## Tasks to carry out:
1. Translate this sentence from the notes on acute myeloid leukemia into Spanish: "Myeloperoxidase (MPO) staining distinguishes myeloid from lymphoid blasts."
2. Quote a section of the notes on acute myeloid leukemia, beginning at the words "Cytochemical Staining" and ending after the words "from normal patterns.".

## Document passage:
-- Opening Marker --

Prognostic Molecular Factors
Unfavorable prognosis:
- Complex karyotype
- Monosomal karyotype
- TP53 mutations
- FLT3-ITD (internal tandem duplication)
Favorable prognosis:
- NPM1 mutations without FLT3-ITD
- Biallelic CEBPA mutations
Secondary AML (from prior myelodysplastic syndrome or cytotoxic chemotherapy) carries worse prognosis than de novo AML.
Memorize major cytogenetic abnormalities, prognostic significance of FLT3-ITD, NPM1, and TP53, and how cytogenetics drive therapy selection.
Diagnostic Approach and Laboratory Methods
Diagnosis requires integrating morphologic, immunophenotypic, cytogenetic, and molecular findings. Each test provides complementary information for accurate classification and risk stratification.
Initial Workup
Complete blood count reveals anemia, thrombocytopenia, and leukocytosis with circulating blasts. Peripheral blood smear allows morphologic assessment of blast characteristics including nuclear size, chromatin pattern, nucleoli, and cytoplasmic features.
Bone Marrow Studies
Bone marrow aspiration and biopsy are essential. Aspiration provides material for cytochemical stains and flow cytometry. Biopsy assesses cellularity and morphology.
Cytochemical Staining
Myeloperoxidase (MPO) staining distinguishes myeloid from lymphoid blasts. MPO positive indicates AML while negative suggests ALL.
Flow Cytometry
Flow cytometry is the gold standard for immunophenotyping, identifying blast antigen expression patterns that define lineage and maturation stage. Look for aberrant antigen expression deviating from normal patterns.

-- Closing Marker --

Remote sensing object lists:
-- Opening Marker --

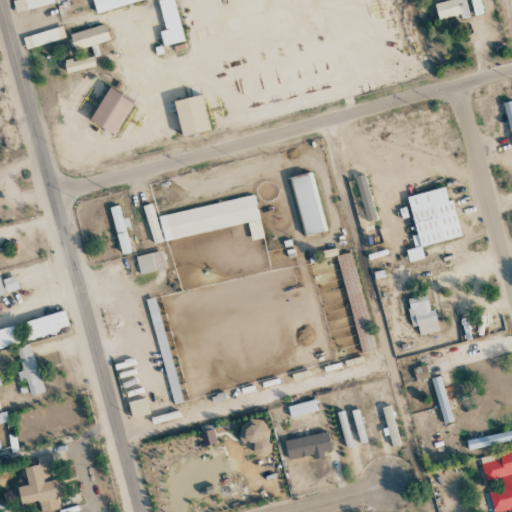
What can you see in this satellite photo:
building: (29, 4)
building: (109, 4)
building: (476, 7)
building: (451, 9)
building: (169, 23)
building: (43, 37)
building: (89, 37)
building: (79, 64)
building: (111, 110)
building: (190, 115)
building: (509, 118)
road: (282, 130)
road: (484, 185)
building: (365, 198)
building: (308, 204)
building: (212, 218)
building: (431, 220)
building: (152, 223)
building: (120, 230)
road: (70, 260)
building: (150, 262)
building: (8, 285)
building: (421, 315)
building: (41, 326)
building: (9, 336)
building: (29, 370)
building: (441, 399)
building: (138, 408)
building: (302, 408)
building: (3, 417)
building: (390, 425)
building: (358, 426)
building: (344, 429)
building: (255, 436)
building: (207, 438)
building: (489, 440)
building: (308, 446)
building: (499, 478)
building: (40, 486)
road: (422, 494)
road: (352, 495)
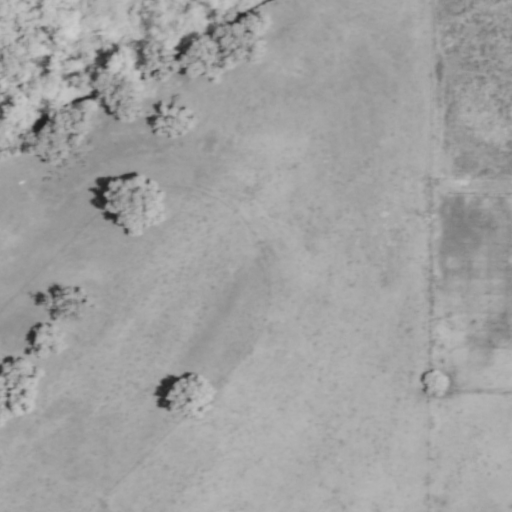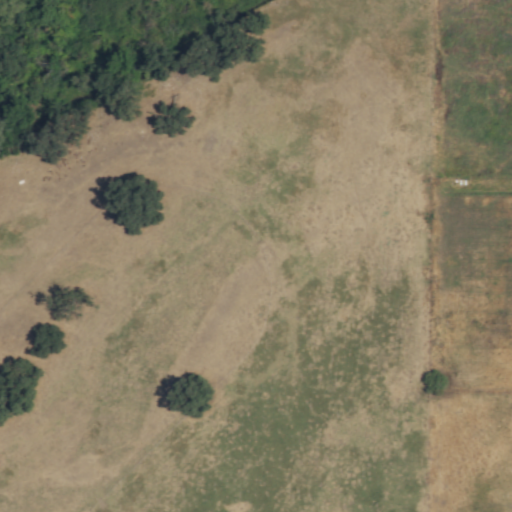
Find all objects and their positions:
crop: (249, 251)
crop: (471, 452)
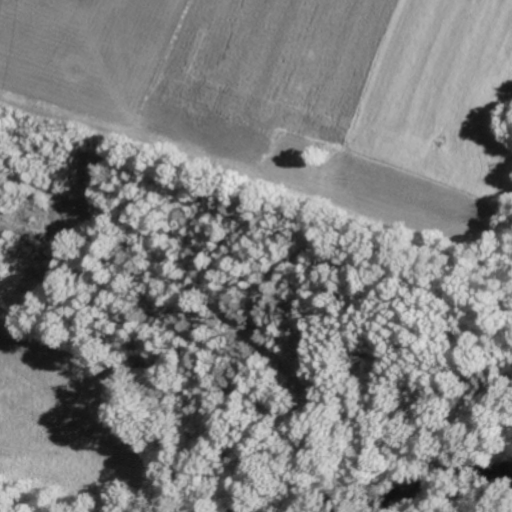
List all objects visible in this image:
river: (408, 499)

-- Closing Marker --
-- Opening Marker --

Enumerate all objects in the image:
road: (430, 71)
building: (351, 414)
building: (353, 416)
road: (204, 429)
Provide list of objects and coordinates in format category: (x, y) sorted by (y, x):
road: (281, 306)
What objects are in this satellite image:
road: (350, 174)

-- Closing Marker --

## Results of the tasks:
1. La tinción de mieloperoxidasa (MPO) distingue los blastos mieloides de los linfoides.

2.
Cytochemical Staining
Myeloperoxidase (MPO) staining distinguishes myeloid from lymphoid blasts. MPO positive indicates AML while negative suggests ALL.
Flow Cytometry
Flow cytometry is the gold standard for immunophenotyping, identifying blast antigen expression patterns that define lineage and maturation stage. Look for aberrant antigen expression deviating from normal patterns.